People infected with HIV/AIDS require an antiretroviral regimen that works well, has good activity against the virus, has few adverse effects (unintended negative effects of the drug) and that does not interact with other drugs. The regimen of nevirapine, stavudine and lamivudine is widely used as first-line therapy, and is recommended as such by the World Health Organization for so-called low-resource countries (in other words, for poor countries). This review identified two randomised controlled trials that assessed the efficacy of this drug combination. One trial was a small single-centre Australian trial of 70 participants, whereas the other trial was a large, multicentre trial, conducted in 14 countries, of 1,216 participants. In both trials over 60% of participants were male and none had been on previous antiretroviral treatment. As one trial was very small, we cannot be sure of its results. The main findings therefore come from the much larger trial. This trial compared the combination of nevirapine, stavudine and lamivudine with the combination of efavirenz, stavudine and lamivudine, and found that participants had similar treatment outcomes on either combination. It also found that taking nevirapine once a day with twice daily stavudine and lamivudine worked as well as taking nevirapine twice a day in combination with twice daily stavudine and lamivudine. Nevirapine did appear to cause more adverse effects compared with efavirenz, but additional assessment of this is necessary to be more certain.
It is important that more trials which follow participants for a longer time be done to provide better evidence for the use of this combination as a first-line therapy. A trial assessing fixed-drug (providing drugs in a single tablet) is also required, as this reduces the number of pills people must take each day. These studies should include assessment of adverse effects, as well as tracking whether resistance to the drugs develop over time.
The combination of nevirapine, 3TC and d4T is as efficacious as a combination of efavirenz, 3TC and d4T. Once-daily NVP with twice-daily 3TC and d4T is as efficacious as twice-daily NVP, 3TC and d4T. However, toxicity may be increased in the once-daily NVP regime.

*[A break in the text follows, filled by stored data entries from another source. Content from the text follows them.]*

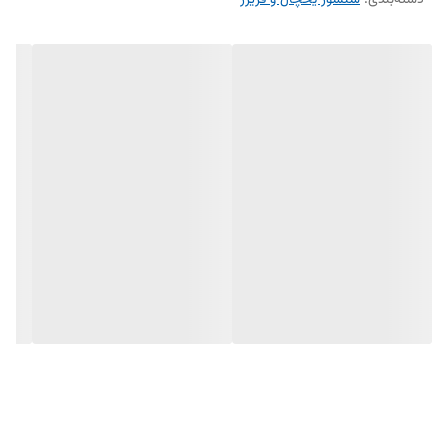
دسته‌بندی
:
سنسور یخچال و فریزر
طول عمر بالا و کیفیت ساخت عالی
مناسب برای یخچال‌های اسنوا
استفاده از سنسور اورجینال باعث جلوگیری از سرد نکردن، یخ‌زدگی و روشن و
خاموش شدن بی‌مورد کمپرسور می‌شود.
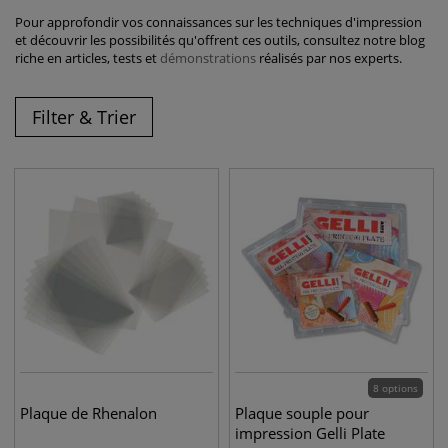
Pour approfondir vos connaissances sur les techniques d'impression
et découvrir les possibilités qu'offrent ces outils, consultez notre blog
riche en articles, tests et
démonstrations
réalisés par nos experts.
Filter & Trier
8 options
Plaque de Rhenalon
Plaque souple pour
impression Gelli Plate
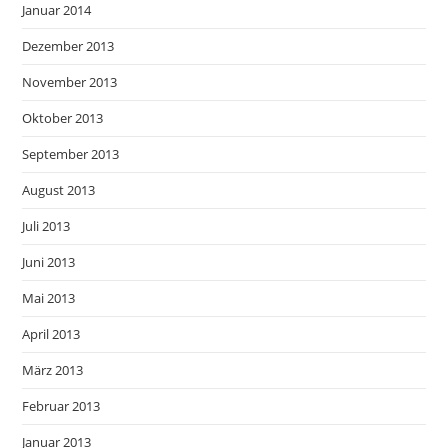
Januar 2014
Dezember 2013
November 2013
Oktober 2013
September 2013
August 2013
Juli 2013
Juni 2013
Mai 2013
April 2013
März 2013
Februar 2013
Januar 2013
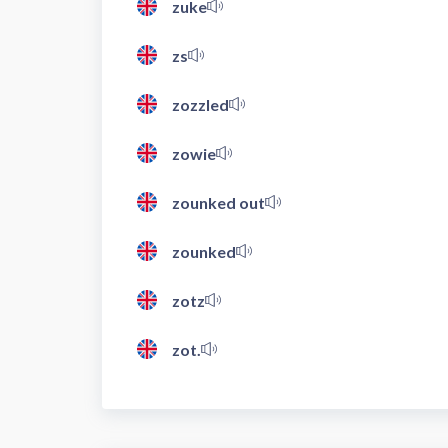
zuke
zs
zozzled
zowie
zounked out
zounked
zotz
zot.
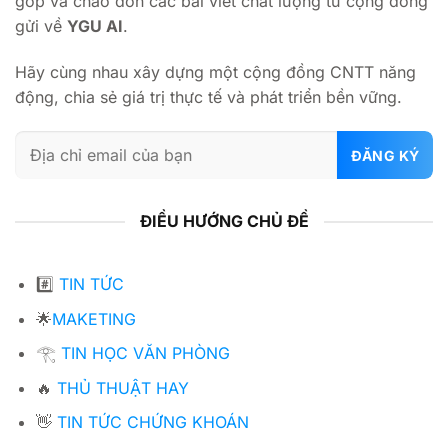
góp và chào đón các bài viết chất lượng từ cộng đồng
gửi về
YGU AI
.
Hãy cùng nhau xây dựng một cộng đồng CNTT năng
động, chia sẻ giá trị thực tế và phát triển bền vững.
ĐIỀU HƯỚNG CHỦ ĐỀ
#️⃣
TIN TỨC
🌟
MAKETING
𓂀
TIN HỌC VĂN PHÒNG
🔥
THỦ THUẬT HAY
👋
TIN TỨC CHỨNG KHOÁN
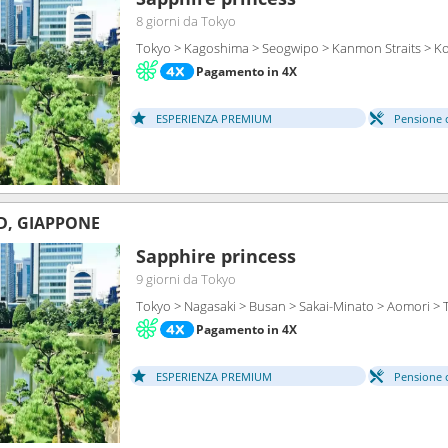
8 giorni
da Tokyo
Tokyo > Kagoshima > Seogwipo > Kanmon Straits > Ko
Pagamento in 4X
ESPERIENZA PREMIUM
Pensione 
D, GIAPPONE
Sapphire princess
9 giorni
da Tokyo
Tokyo > Nagasaki > Busan > Sakai-Minato > Aomori > 
Pagamento in 4X
ESPERIENZA PREMIUM
Pensione 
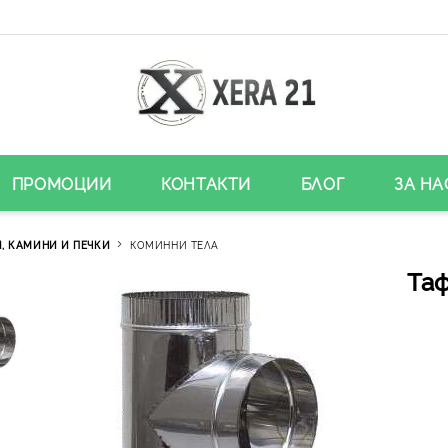
ПРОМОЦИИ
КОНТАКТИ
БЛОГ
ЗА НА
, КАМИНИ И ПЕЧКИ
КОМИННИ ТЕЛА
Таф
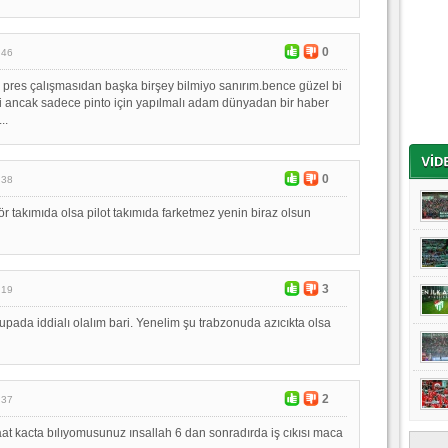
0
:46
pres çalışmasıdan başka birşey bilmiyo sanırım.bence güzel bi
mi ancak sadece pinto için yapılmalı adam dünyadan bir haber
..
0
:38
 takımıda olsa pilot takımıda farketmez yenin biraz olsun
3
:19
 kupada iddialı olalım bari. Yenelim şu trabzonuda azıcıkta olsa
2
:37
at kacta bılıyomusunuz ınsallah 6 dan sonradırda iş cıkısı maca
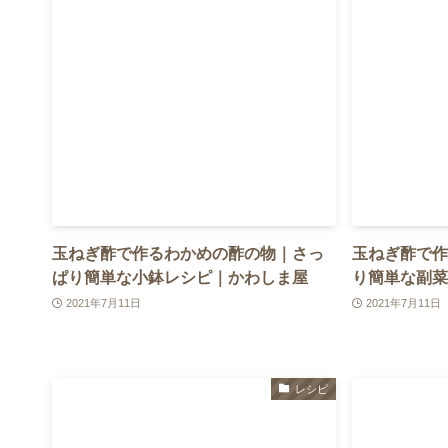
玉ねぎ酢で作るわかめの酢の物｜さっ
玉ねぎ酢で作
ぱり簡単な小鉢レシピ｜かわしま屋
り簡単な副菜
2021年7月11日
2021年7月11日
レシピ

Additional trials of sufficient duration are required to provide better evidence for the use of this combination as a first line therapy. Ideally, trials should use standardised assessment measures especially with respect to measuring viral load, so that results can be compared and combined in meta-analyses.
A favourable regimen for people infected with HIV/AIDS is one that provides optimal efficacy, durability of antiretroviral activity, tolerability, and has low adverse effects and drug-drug interactions. The combination of the non-nucleoside reverse transcriptase inhibitor nevirapine (NVP), and two nucleoside reverse transcriptase inhibitors, stavudine (d4T) and lamivudine (3TC), is widely used as first-line therapy, especially in low-resource countries. Analysis of the efficacy, durability and tolerability of the regimen is thus important to clinicians, consumers and policy-makers living in both rich and poor countries.
To examine the efficacy of the stavudine, lamivudine and nevirapine regimen for the treatment of HIV infection and AIDS in adults.
We used the comprehensive search strategy developed specifically by the Cochrane HIV/AIDS Review Group to identify HIV/AIDS randomised controlled trials, and searched the following electronic databases: MEDLINE (searched July 2004); Embase (searched October 2004); and CENTRAL (July 2004). This search was supplemented with a search of AIDSearch (April 2005) to identify relevant conference abstracts, as well as searching reference lists of all eligible articles. The search was not limited by language or publication status.
Randomised controlled trials of the stavudine, lamivudine and nevirapine regimen, compared with any other regimens for treating HIV/AIDS, in antiretroviral treatment-naive or antiretroviral treatment-experienced adults.
Two reviewers independently assessed the methodological quality of the trials and extracted data.
Our search resulted in 1,148 records, of which two studies described trials that met our inclusion criteria. One trial was a small single-centre Australian trial of 70 antiretroviral-naive participants, while the other trial was a large, multicentre trial, conducted in 14 countries, of 1,216 antiretroviral-naive participants. In both trials over 60% of participants were male. As the therapeutic combinations compared in both trials were not identical, it was not possible to conduct a meta-analysis to increase the power of the results. The main findings, therefore, are from the much larger trial, which was of a high quality. This trial found that there was no statistically significant difference in the efficacy (measured by treatment failure) between nevirapine and efavirenz (EFZ), when used in combination with 3TC and d4T (RR = 1.16; 95%CI: 0.95, 1.41). There was no statistically significant difference between once daily or twice-daily dosing of NVP, when used in combination with 3TC and d4T (RR = 1.00; 95%CI: 0.83; 1.21). It also showed that, compared with NVP plus EFZ, 3TC and d4T, a once-daily dosing of NVP, in combination with 3TC and d4T, performs better in averting treatment failure (RR = 0.82; 95%CI: 0.67, 1.00) than does twice-daily dosing of NVP with 3TC and d4T (RR = 0.82; 95%CI: 0.69; 0.97). Frequency of toxicity was higher in participants receiving NVP, compared with EFZ.